_MATERIAL TO PROCESS_:
····················

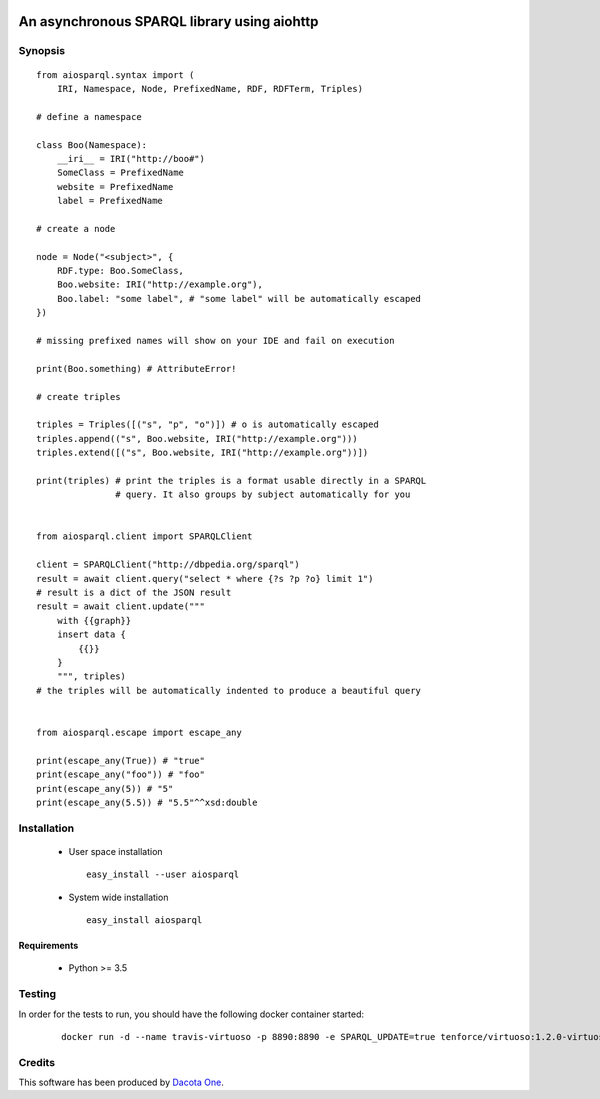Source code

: .. image:: https://img.shields.io/badge/License-Apache%202.0-blue.svg
   :target: https://opensource.org/licenses/Apache-2.0
   :alt: License

.. image:: https://travis-ci.org/aio-libs/aiosparql.svg?branch=master
   :target: https://travis-ci.org/aio-libs/aiosparql
   :alt: Build Status

.. image:: https://codecov.io/gh/aio-libs/aiosparql/branch/master/graph/badge.svg
   :target: https://codecov.io/gh/aio-libs/aiosparql
   :alt: Code Coverage


An asynchronous SPARQL library using aiohttp
============================================

Synopsis
--------

::

   from aiosparql.syntax import (
       IRI, Namespace, Node, PrefixedName, RDF, RDFTerm, Triples)

   # define a namespace

   class Boo(Namespace):
       __iri__ = IRI("http://boo#")
       SomeClass = PrefixedName
       website = PrefixedName
       label = PrefixedName

   # create a node

   node = Node("<subject>", {
       RDF.type: Boo.SomeClass,
       Boo.website: IRI("http://example.org"),
       Boo.label: "some label", # "some label" will be automatically escaped
   })

   # missing prefixed names will show on your IDE and fail on execution

   print(Boo.something) # AttributeError!

   # create triples

   triples = Triples([("s", "p", "o")]) # o is automatically escaped
   triples.append(("s", Boo.website, IRI("http://example.org")))
   triples.extend([("s", Boo.website, IRI("http://example.org"))])

   print(triples) # print the triples is a format usable directly in a SPARQL
                  # query. It also groups by subject automatically for you


   from aiosparql.client import SPARQLClient

   client = SPARQLClient("http://dbpedia.org/sparql")
   result = await client.query("select * where {?s ?p ?o} limit 1")
   # result is a dict of the JSON result
   result = await client.update("""
       with {{graph}}
       insert data {
           {{}}
       }
       """, triples)
   # the triples will be automatically indented to produce a beautiful query


   from aiosparql.escape import escape_any

   print(escape_any(True)) # "true"
   print(escape_any("foo")) # "foo"
   print(escape_any(5)) # "5"
   print(escape_any(5.5)) # "5.5"^^xsd:double

Installation
------------

 *  User space installation

    ::

       easy_install --user aiosparql

 *  System wide installation

    ::

       easy_install aiosparql


Requirements
^^^^^^^^^^^^

 *  Python >= 3.5
Testing
-------
In order for the tests to run, you should have the following docker container started:

   ::
   
      docker run -d --name travis-virtuoso -p 8890:8890 -e SPARQL_UPDATE=true tenforce/virtuoso:1.2.0-virtuoso7.2.2

Credits
-------

This software has been produced by `Dacota One <http://www.dacota.one/>`_.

····················

_WORK INSTRUCTION_:
Count the lines above that contain the word "subject", and give only that number.

_TASK SOLUTION_:
2